Kutipan Sumber>
──────

Avesiar – Yerusalem
Dalia Samoudi yang berusia 23 tahun tewas pada Agustus 2020, ketika sebuah peluru menembus jendela rumahnya di Jenin, di Tepi Barat yang diduduki, selama serangan Pasukan Pertahanan Israel (IDF) di sebuah rumah di dekatnya, dilansir The Guardian, Selasa (14/6/2022).
Al Jazeera melaporkan insiden tersebut, di mana saksi mata mengatakan dia telah dibunuh oleh seorang tentara IDF yang menembak ke arah orang-orang Palestina yang melemparkan batu. Dua tahun kemudian, jaringan televisi akan melaporkan kematian koresponden lamanya, Shireen Abu Aqleh, di tempat yang hampir sama.
Sekali lagi, saksi mata mengatakan tembakan mematikan itu datang dari tentara Israel, meskipun kali ini hanya wartawan dan personel IDF yang hadir. Abu Aqleh, 51 tahun, yang mengenakan rompi pelindung dan helm bertanda “press”, ditembak di bawah telinga.
Terlepas dari bukti tidak langsung yang menunjukkan bahwa IDF bertanggung jawab atas kematian dua wanita itu, dalam kedua kasus tersebut Israel pada awalnya menyalahkan militan Palestina.
“Saya berdiri di sampingnya ketika itu terjadi. Dalia sedang menyusui bayinya. Dia pergi untuk menutup jendela untuk menutup gas air mata,” kata Samoudi, 30 tahun.
Orang-orang Palestina di jalan, lanjutnya, tidak membawa senjata. “Sangat jelas apa yang terjadi. Tapi dua tahun kemudian, penyelidikan masih berlangsung dan saya tidak tahu apa yang [Israel] lakukan,” ujar Samoudi.
Menurut data tentara yang dirilis berdasarkan undang-undang kebebasan informasi Israel dan dianalisis oleh Yesh Din, sebuah organisasi hak asasi manusia Israel, pasukan Israel memiliki kekebalan hukum yang hampir total dari penuntutan dalam kasus-kasus di mana warga Palestina dilukai oleh tentara IDF.
Hanya lima (7,2 persen) dari semua penyelidikan internal militer yang dibuka pada 2019-20 yang menghasilkan dakwaan pidana, dan hanya 2 persen dari pengaduan yang diterima tentara mengakibatkan penuntutan terhadap seorang tersangka. Pada 2017-18, peluang penuntutan adalah 0,7 persen. Dan meskipun 47 warga Palestina dibunuh oleh pasukan Israel pada kuartal pertama tahun 2022, naik lima kali lipat dibandingkan dengan periode waktu yang sama pada tahun 2021, jumlah total investigasi yang dibuka oleh IDF, rata-rata, menurun setiap tahun.
Angka-angka tersebut menunjukkan mekanisme investigasi tentara tidak sesuai dengan tujuannya, kata Dan Owen, seorang peneliti Yesh Din.

──────

Data yang Diberikan>
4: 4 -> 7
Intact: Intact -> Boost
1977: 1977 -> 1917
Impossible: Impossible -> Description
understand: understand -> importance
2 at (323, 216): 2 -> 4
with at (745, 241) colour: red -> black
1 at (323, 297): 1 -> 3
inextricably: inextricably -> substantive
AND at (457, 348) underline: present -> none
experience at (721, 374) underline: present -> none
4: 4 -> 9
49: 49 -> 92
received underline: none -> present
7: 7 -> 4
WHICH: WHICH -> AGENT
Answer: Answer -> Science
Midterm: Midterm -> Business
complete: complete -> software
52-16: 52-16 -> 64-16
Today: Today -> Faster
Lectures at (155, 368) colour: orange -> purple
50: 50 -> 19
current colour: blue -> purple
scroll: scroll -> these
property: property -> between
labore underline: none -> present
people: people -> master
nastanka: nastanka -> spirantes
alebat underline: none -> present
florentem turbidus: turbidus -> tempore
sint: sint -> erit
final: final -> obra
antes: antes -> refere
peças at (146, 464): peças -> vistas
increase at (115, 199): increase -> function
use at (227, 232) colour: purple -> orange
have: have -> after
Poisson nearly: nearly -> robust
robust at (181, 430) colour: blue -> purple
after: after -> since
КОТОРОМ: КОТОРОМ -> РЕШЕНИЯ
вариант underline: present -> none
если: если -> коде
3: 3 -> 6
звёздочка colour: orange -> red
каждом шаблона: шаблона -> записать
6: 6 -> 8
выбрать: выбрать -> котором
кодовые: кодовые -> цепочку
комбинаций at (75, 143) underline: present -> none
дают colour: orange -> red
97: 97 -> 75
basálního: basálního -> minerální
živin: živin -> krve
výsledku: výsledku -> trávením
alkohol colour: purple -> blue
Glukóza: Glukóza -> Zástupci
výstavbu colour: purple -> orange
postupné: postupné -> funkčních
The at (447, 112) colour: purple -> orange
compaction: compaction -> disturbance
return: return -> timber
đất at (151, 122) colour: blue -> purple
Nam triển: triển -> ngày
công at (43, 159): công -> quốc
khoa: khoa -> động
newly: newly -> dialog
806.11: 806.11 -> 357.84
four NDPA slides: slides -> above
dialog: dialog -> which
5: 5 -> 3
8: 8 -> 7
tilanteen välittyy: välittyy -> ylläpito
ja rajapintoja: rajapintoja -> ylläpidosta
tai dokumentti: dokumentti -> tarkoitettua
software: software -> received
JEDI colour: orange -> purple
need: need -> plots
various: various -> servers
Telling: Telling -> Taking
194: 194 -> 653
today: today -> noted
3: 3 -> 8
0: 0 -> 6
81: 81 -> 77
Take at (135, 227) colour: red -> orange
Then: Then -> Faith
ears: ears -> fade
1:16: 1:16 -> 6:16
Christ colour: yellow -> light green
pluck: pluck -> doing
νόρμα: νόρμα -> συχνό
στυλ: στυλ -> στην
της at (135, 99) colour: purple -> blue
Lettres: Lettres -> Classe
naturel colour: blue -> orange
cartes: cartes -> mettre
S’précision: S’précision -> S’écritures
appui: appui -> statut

──────

Deskripsi Masalah> Ambil kata demi kata bagian kutipan sumber yang dimulai dari "Al Jazeera melaporkan" dan berakhir pada "di bawah telinga.".

Hasil Pengerjaan>
Al Jazeera melaporkan insiden tersebut, di mana saksi mata mengatakan dia telah dibunuh oleh seorang tentara IDF yang menembak ke arah orang-orang Palestina yang melemparkan batu. Dua tahun kemudian, jaringan televisi akan melaporkan kematian koresponden lamanya, Shireen Abu Aqleh, di tempat yang hampir sama.
Sekali lagi, saksi mata mengatakan tembakan mematikan itu datang dari tentara Israel, meskipun kali ini hanya wartawan dan personel IDF yang hadir. Abu Aqleh, 51 tahun, yang mengenakan rompi pelindung dan helm bertanda “press”, ditembak di bawah telinga.